Yon Lisa, Faulkner Brian, Kanchanapangka Sumolya, Chaiyabutr Narongsak, Meepan Sompast, Lasley Bill
University of Nottingham, School of Veterinary Medicine and Science, Sutton Bonington, Loughborough, United Kingdom.
Zoo Biol. 2010 Nov-Dec;29(6):760-6. doi: 10.1002/zoo.20309.

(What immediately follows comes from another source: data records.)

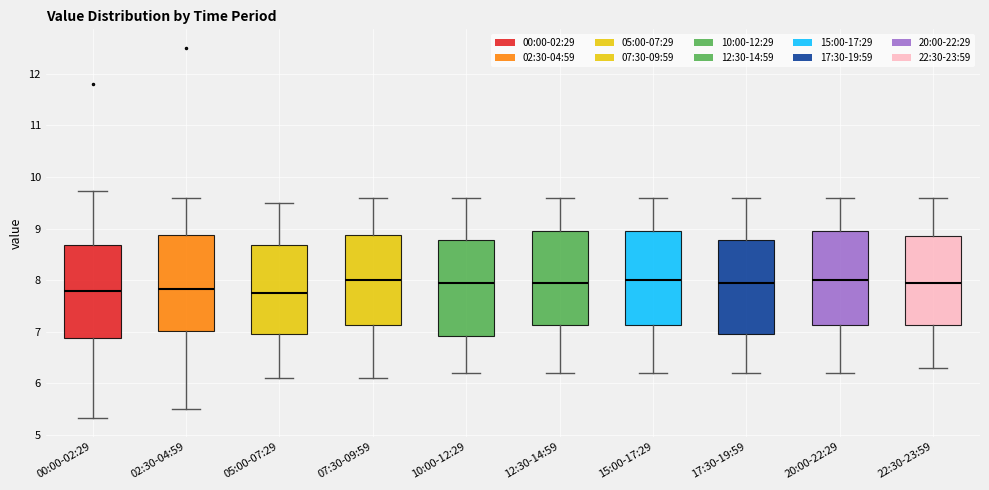

Reading left to right, read every box against the y-axis: the position of its median line, the range the box covers, and the ends of its whiskers. The values are not printed on the chart, so give them approximately, as read against the axis.

00:00-02:29: median 7.8, box 6.9 to 8.7, whiskers 5.3 to 9.7
02:30-04:59: median 7.8, box 7.0 to 8.9, whiskers 5.5 to 9.6
05:00-07:29: median 7.8, box 7.0 to 8.7, whiskers 6.1 to 9.5
07:30-09:59: median 8.0, box 7.1 to 8.9, whiskers 6.1 to 9.6
10:00-12:29: median 8.0, box 6.9 to 8.8, whiskers 6.2 to 9.6
12:30-14:59: median 8.0, box 7.1 to 9.0, whiskers 6.2 to 9.6
15:00-17:29: median 8.0, box 7.1 to 9.0, whiskers 6.2 to 9.6
17:30-19:59: median 8.0, box 7.0 to 8.8, whiskers 6.2 to 9.6
20:00-22:29: median 8.0, box 7.1 to 9.0, whiskers 6.2 to 9.6
22:30-23:59: median 8.0, box 7.1 to 8.9, whiskers 6.3 to 9.6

Noninvasive hormone assays provide a way to determine an animal's health or reproductive status without the need for physical or chemical restraint, both of which create unnecessary stress for the animal, and can potentially alter the hormones being measured. Because hormone metabolism is highly species-specific, each assay must be validated for use in the species of interest. Validation of noninvasive steroid hormone assays has traditionally required the administration of relatively high doses of radiolabelled compounds (100 µCi or more of (14)C labeled hormone) to permit subsequent detection of the excreted metabolites in the urine and feces. Accelerator mass spectrometry (AMS) is sensitive to extremely low levels of rare isotopes such as (14)C, and provides a way to validate hormone assays using much lower levels of radioactivity than those traditionally employed. A captive Asian bull elephant was given 1 µCi of (14)C-testosterone intravenously, and an opportunistic urine sample was collected 2 hr after the injection. The sample was separated by HPLC and the (14)C in the fractions was detected by AMS to characterize the metabolites present in the urine. A previously established HPLC protocol was used, which permitted the identification of fractions into which testosterone sulfate, testosterone glucuronide, and the parent compound testosterone elute. Results from this study indicate that the majority of testosterone excreted in the urine of the Asian bull elephant is in the form of testosterone sulfate. A small amount of testosterone glucuronide is also excreted, but there is no parent compound present in the urine at all. These results underscore the need for enzymatic hydrolysis to prepare urine samples for hormone assay measurement. Furthermore, they highlight the importance of proper hormone assay validation in order to ensure accurate measurement of the desired hormone. Although this study demonstrated the utility of AMS for safer validation of noninvasive hormone assays in nondomestic species, this methodology could also be applied to studies of nutrient metabolism and drug pharmakokinetics, both areas in great need of further study in wildlife species.
非侵入性激素检测提供了一种在无需物理或化学约束的情况下确定动物健康或生殖状态的方法,这两者都会给动物造成不必要的压力,并可能改变所测激素的水平。由于激素代谢具有高度的物种特异性,每种检测方法都必须针对所关注的物种进行验证。传统上,非侵入性类固醇激素检测的验证需要给予相对高剂量的放射性标记化合物(100 μCi或更多的¹⁴C标记激素),以便随后检测尿液和粪便中排泄的代谢物。加速器质谱(AMS)对极低水平的稀有同位素如¹⁴C敏感,并提供了一种使用比传统方法低得多的放射性水平来验证激素检测的方法。给一头圈养的亚洲雄象静脉注射1 μCi的¹⁴C-睾酮,并在注射后2小时采集一份随机尿液样本。通过高效液相色谱(HPLC)分离样本,并通过AMS检测各馏分中的¹⁴C,以表征尿液中存在的代谢物。使用了先前建立的HPLC方案,该方案允许鉴定硫酸睾酮、睾酮葡萄糖醛酸苷和母体化合物睾酮洗脱的馏分。这项研究的结果表明,亚洲雄象尿液中排泄的大部分睾酮是以硫酸睾酮的形式存在。也排泄少量的睾酮葡萄糖醛酸苷,但尿液中完全没有母体化合物。这些结果强调了在进行激素检测测量时需要进行酶水解来制备尿液样本。此外,它们突出了正确的激素检测验证的重要性,以确保准确测量所需的激素。尽管这项研究证明了AMS在更安全地验证非家养物种的非侵入性激素检测方面的实用性,但这种方法也可应用于营养代谢和药物药代动力学研究,这两个领域在野生动物物种中都非常需要进一步研究。